You know the scenario. You’ve played it over in your head. You get a call from the FBI saying that your sensitive data is being leaked, or it’s a ransomware message flashing on a screen, or you get a common point of purchase letter from a credit card company informing you that your company is suspected to be the source of attack on card holders. As the saying goes, “it’s not if, but when an attack will happen.”
Even for those companies that have invested in tools, information security experts, and threat intelligence, there’s no way to prevent all attacks all of the time. A similar notion applies to incident response. You can have a detailed incident response plan, a crack team of responders identified, and highly reputable third-party service providers, but you may not be as prepared as you think.
I’ve had more than a decade of experience in digital forensics and incident response, and have led more than one hundred large scale data breach investigations. I know the mistakes the almost-prepared make. Below are a few of the most common and ways to avoid them.
Mistake #1: You have an outside law firm on retainer, but not an incident responder.
This might sound self-serving, but it’s actually a practical matter all businesses must consider. There aren’t many incident responders with sufficient experience and global reach. Those firms that do have the capabilities you need are in high demand, especially during massive attacks like WannaCry and NotPetya. Put your first choice incident response team on retainer with a service-level agreement defining a clear response time. This way, when you need help, you won’t be last in line to get it. Plus, even if your outside counsel has an existing relationship with an incident responder, there is still a contract to be written, read, and signed before the incident responder can act. Analyzing legal language is not what anyone wants to be doing right after discovering an intruder in their system.
Mistake #2: You have backups, but haven’t tested them.
Backing up data on a regular basis is the number one way to outsmart a ransomware attack. The prepared know this. But if you don’t test the backups, they may not work, and your business may be disrupted from ransomware nevertheless. If you have cloud backups, restore times may not be ideal hence testing the download and restore times is critical. In targeted attack scenarios with deep malware infection, there is a need to restore a complete backup of the operating system. The restore speed of full system backups should be tested to ensure quick recovery.
Mistake #3: You have an incident response plan, but you plan to immediately rebuild infected systems.
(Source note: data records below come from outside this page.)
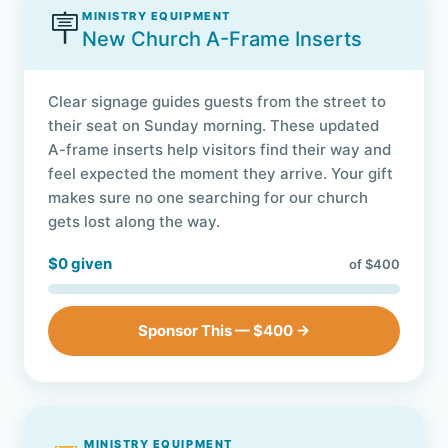
🪧
MINISTRY EQUIPMENT
New Church A-Frame Inserts
Clear signage guides guests from the street to
their seat on Sunday morning. These updated
A-frame inserts help visitors find their way and
feel expected the moment they arrive. Your gift
makes sure no one searching for our church
gets lost along the way.
$0 given
of $400
Sponsor This — $400 →
MINISTRY EQUIPMENT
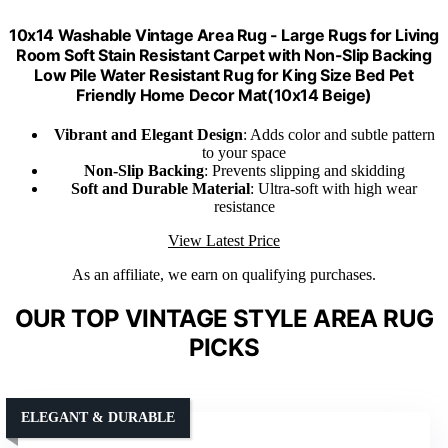
10x14 Washable Vintage Area Rug - Large Rugs for Living
Room Soft Stain Resistant Carpet with Non-Slip Backing
Low Pile Water Resistant Rug for King Size Bed Pet
Friendly Home Decor Mat(10x14 Beige)
Vibrant and Elegant Design
: Adds color and subtle pattern
to your space
Non-Slip Backing
: Prevents slipping and skidding
Soft and Durable Material
: Ultra-soft with high wear
resistance
View Latest Price
As an affiliate, we earn on qualifying purchases.
OUR TOP VINTAGE STYLE AREA RUG
PICKS
ELEGANT & DURABLE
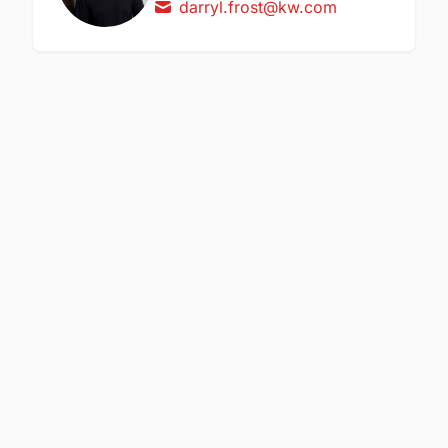
darryl.frost@kw.com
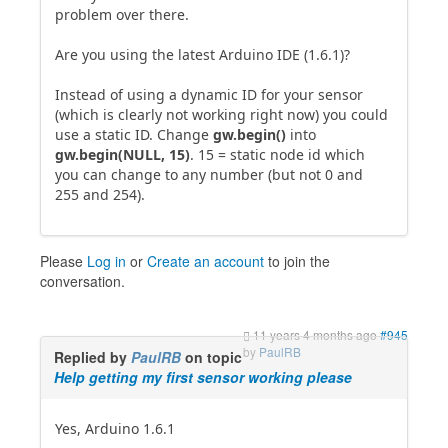
problem over there.
Are you using the latest Arduino IDE (1.6.1)?
Instead of using a dynamic ID for your sensor
(which is clearly not working right now) you could
use a static ID. Change
gw.begin()
into
gw.begin(NULL, 15)
. 15 = static node id which
you can change to any number (but not 0 and
255 and 254).
Please
Log in
or
Create an account
to join the
conversation.
11 years 4 months ago
#945
by
PaulRB
Replied by
PaulRB
on topic
Help getting my first sensor working please
Yes, Arduino 1.6.1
Wiping and rebuilding machines is a natural gut reaction to knowing the machine is infected. But if you delete data to rid the machine of the malware, you’re also deleting evidence. Should you need forensic experts to investigate, they won’t be able to. Essential evidence, such as the communication with attacker IP addresses and open files on the operating system, can also be lost by shutting down the machine. The safer plan is to understand the attack first, preserve the data needed, and then rebuild the compromised systems.
Mistake #4: You reviewed your cloud providers and other third parties for cybersecurity, but the contracts are missing details important to breach response.
Your third parties have top of the line security controls and have never been the victim of a major breach as far as you know. But it’s not only their security that matters. In the case of a breach, you may quickly need forensic images of your servers, log data, emails, and other assets stored remotely. Forensic imaging allowance should be outlined in your SLAs. This can prevent “out of luck” scenarios like not being able to create forensic images. Likewise, turnaround time for data from third parties is also critical during investigations. You can’t make good decisions without knowing the facts, and if you don’t get to analyze data in time, you may make bad decisions and put your company and customers at risk.
Mistake #5: You have a multidisciplinary team on-call for breaches, but no chain of command.
It’s more common than you may think. Companies set up an internal multidisciplinary response team, which is best practice, but when I administer a table-top exercise and ask who is in charge, often multiple parties raise their hands. IT, security, legal—frequently everyone raises their hands thinking they’re running the investigation. Practice the plan so the team knows how to work together and problems like having too many leaders can be solved in advance.
Avoid these mistakes of the almost-prepared and your business will be less disrupted when a data breach happens. While, it’s true, even the most prepared companies can falter in the face of an attack, preparation is the difference between a company that is ravaged by an attack and one that finds it a mere inconvenience. If you practice your response to common scenarios like intellectual property theft, credit card data breach, healthcare data breach, personally identifiable information (PII) breach, wire fraud, ransomware incident, hacktivist attack and other foreseen attacks for your organization, you are likely to make good decisions at the 11th hour and reduce the risk for your company and your customers. Being ready for a breach and all of the chaos it threatens to unleash is the foundation of resilience.